Only the lines from the start of the entries through the line with "# Airbot Systems" should be returned, each exactly as it stands, and no pictures.

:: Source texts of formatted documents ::
•••

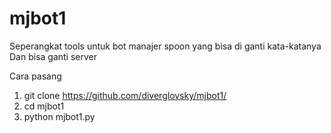 # mjbot1


Seperangkat tools untuk bot manajer spoon yang bisa di ganti kata-katanya
Dan bisa ganti server

Cara pasang
1. git clone https://github.com/diverglovsky/mjbot1/
2. cd mjbot1
3. python mjbot1.py
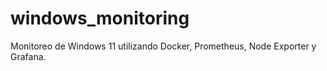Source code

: # windows_monitoring
Monitoreo de Windows 11 utilizando Docker, Prometheus, Node Exporter y Grafana.
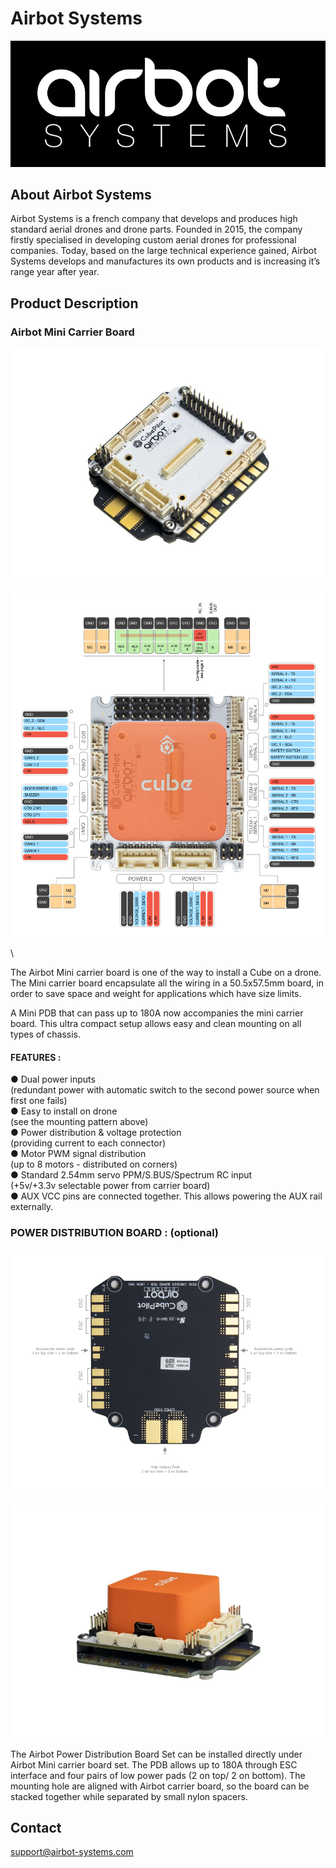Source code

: # Airbot Systems

![](../../.gitbook/assets/airbot-systems-logo.png)

## About Airbot Systems

Airbot Systems is a french company that develops and produces high standard aerial drones and drone parts. Founded in 2015, the company firstly specialised in developing custom aerial drones for professional companies. Today, based on the large technical experience gained, Airbot Systems develops and manufactures its own products and is increasing it’s range year after year.

## Product Description

### Airbot Mini Carrier Board

![](../../.gitbook/assets/airbot-mini-carrier-board.png)

![](../../.gitbook/assets/airbot-mini-carrier-board-with-cube-orange.png)


\

The Airbot Mini carrier board is one of the way to install a Cube on a drone. The Mini carrier board encapsulate all the wiring in a 50.5x57.5mm board, in order to save space and weight for applications which have size limits.

A Mini PDB that can pass up to 180A now accompanies the mini carrier board. This ultra compact setup allows easy and clean mounting on all types of chassis.

#### &#xD; &#xD;&#xD;**FEATURES :**

●  Dual power inputs \
    (redundant power with automatic switch to the second power source when first one fails)\
●  Easy to install on drone \
    (see the mounting pattern above)\
●  Power distribution & voltage protection \
    (providing current to each connector)\
●  Motor PWM signal distribution\
    (up to 8 motors - distributed on corners)\
●  Standard 2.54mm servo PPM/S.BUS/Spectrum RC input \
    (+5v/+3.3v selectable power from carrier board)\
●  AUX VCC pins are connected together. This allows powering the AUX rail externally.



### &#xD;&#xD;**POWER DISTRIBUTION BOARD : (optional)**

![](../../.gitbook/assets/airbot-power-distribution-board.png)

![](../../.gitbook/assets/airbot-power-distribution-board-with-carrier-board.png)

The Airbot Power Distribution Board Set can be installed directly under Airbot Mini carrier board set. The PDB allows up to 180A through ESC interface and four pairs of low power pads (2 on top/ 2 on bottom). The mounting hole are aligned with Airbot carrier board, so the board can be stacked together while separated by small nylon spacers.



## &#xD;&#xD;**Contact**

support@airbot-systems.com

•••

:: RESPONSE TO THIS TASK ::
 # mjbot1


Seperangkat tools untuk bot manajer spoon yang bisa di ganti kata-katanya
Dan bisa ganti server

Cara pasang
1. git clone https://github.com/diverglovsky/mjbot1/
2. cd mjbot1
3. python mjbot1.py
Source code

: # windows_monitoring
Monitoreo de Windows 11 utilizando Docker, Prometheus, Node Exporter y Grafana.
Source code

: # Airbot Systems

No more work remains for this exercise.